Wat betekenen deze nieuwe inzichten voor het beleid? Het is evident dat het Nederlandse kabinet probeert de beleidsfouten van de vorige crisis niet te herhalen. Minister Wiebes benadrukt het belang van een duurzaam economisch herstel, in combinatie met voorstellen van de European Green Deal, en minister Kaag heeft zich bij het Franse kamp gevoegd dat handels- en milieubeleid wil combineren. Het scheppen van vertrouwen is cruciaal, want in de huidige grote mate van onzekerheid zullen investeringen als eerste wegvallen. Op 4 mei publiceerden Hepburn en collega’s een interessant working paper van de Oxford Smith School. Zij stellen dat juist groene maatregelen relatief effectief kunnen zijn om weer uit de economische crisis te geraken. Ze vroegen 231 academici en economische experts in banken en ministeries om 25 typische herstelmaatregelen te ordenen naar verwacht effect op klimaat, de snelheid waarmee ze invloed konden hebben op de economie en de omvang daarvan (korte en lange termijn multipliers). Heel snel effect hebben natuurlijk investeringen in de gezondheidszorg, maar door een combinatie van positieve invloed op klimaat, middelsnel effect en hoge lange termijn multiplier scoorden bij deelnemers in rijkere landen investeringen in energie-infrastructuur en hernieuwbare energie hoog. Ook stimulering van onderzoek en ontwikkeling - zowel in algemene zin als specifiek gericht op schone technologie - werd hoog gerangschikt. Negatief scoorde bij dit panel steun aan luchtvaartbedrijven. Immers, zolang voor vliegen geen eerlijke CO2-prijs wordt betaald, is het klimaateffect van die steun negatief. Economisch is de vraag niet óf er luchtvaartbedrijven zullen omvallen, maar welke en wanneer. Het belang van dit onderzoek is dus dat het niet alleen licht werpt op wat kansen biedt, maar ook op wat risico’s oplevert.

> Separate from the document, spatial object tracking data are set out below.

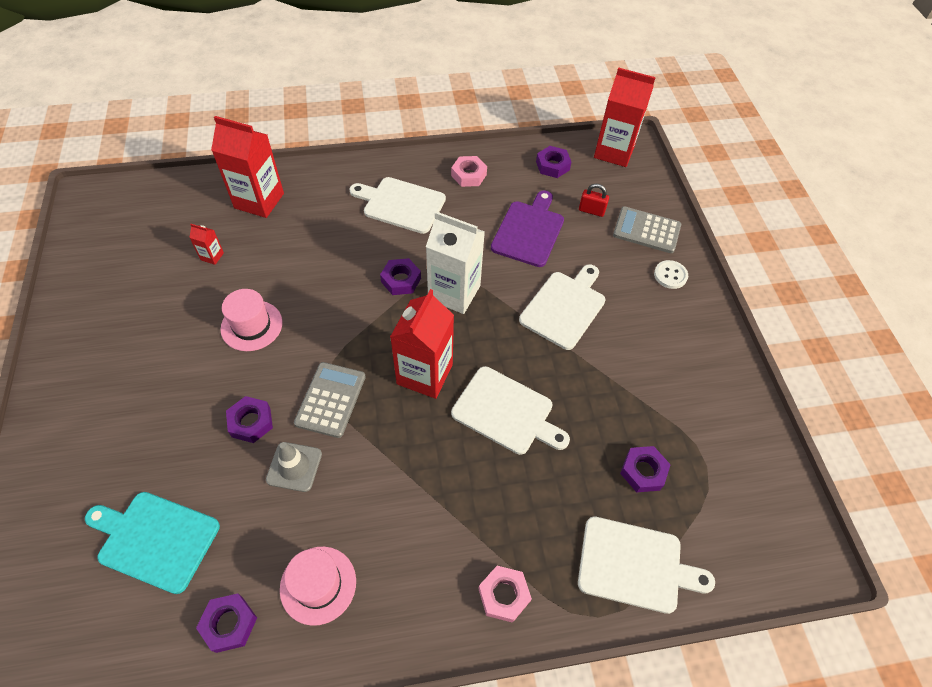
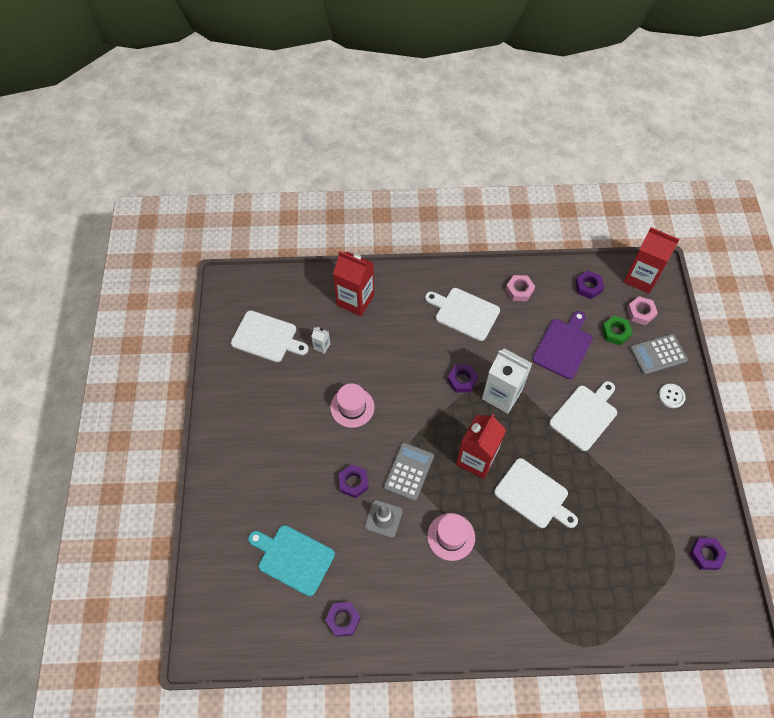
camera: 10 degrees right, 5 degrees up
(212, 256) = (322, 346): red carton -> white carton
(318, 585) = (399, 602): pink hat -> pink hat (451, 536)
(504, 595) = (522, 624): pink nut -> pink nut (640, 313)
(591, 211) = (615, 332): red padlock -> green nut
(635, 565) = (613, 616): white cutting board -> white cutting board (267, 337)
(643, 471) = (628, 551): purple nut -> purple nut (706, 554)
(646, 230) = (658, 354): grey calculator -> grey calculator turned 45 degrees counterclockwise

Kortom, we moeten rekenen op een sterke incidentele afname van broeikasgasemissies. De meest recente inschatting voor het mondiale effect komt op 8 procent, in Nederland lijkt het die kant op te gaan. We zijn de komende anderhalf tot drie jaar nog niet van het virus af. Een schone toekomst kan niet zonder investeringen. Bevordering van investeringen in energienetten, in hernieuwbare energie en in onderzoek en ontwikkeling kunnen zowel vanuit optiek van klimaat als van economie een hoog rendement hebben.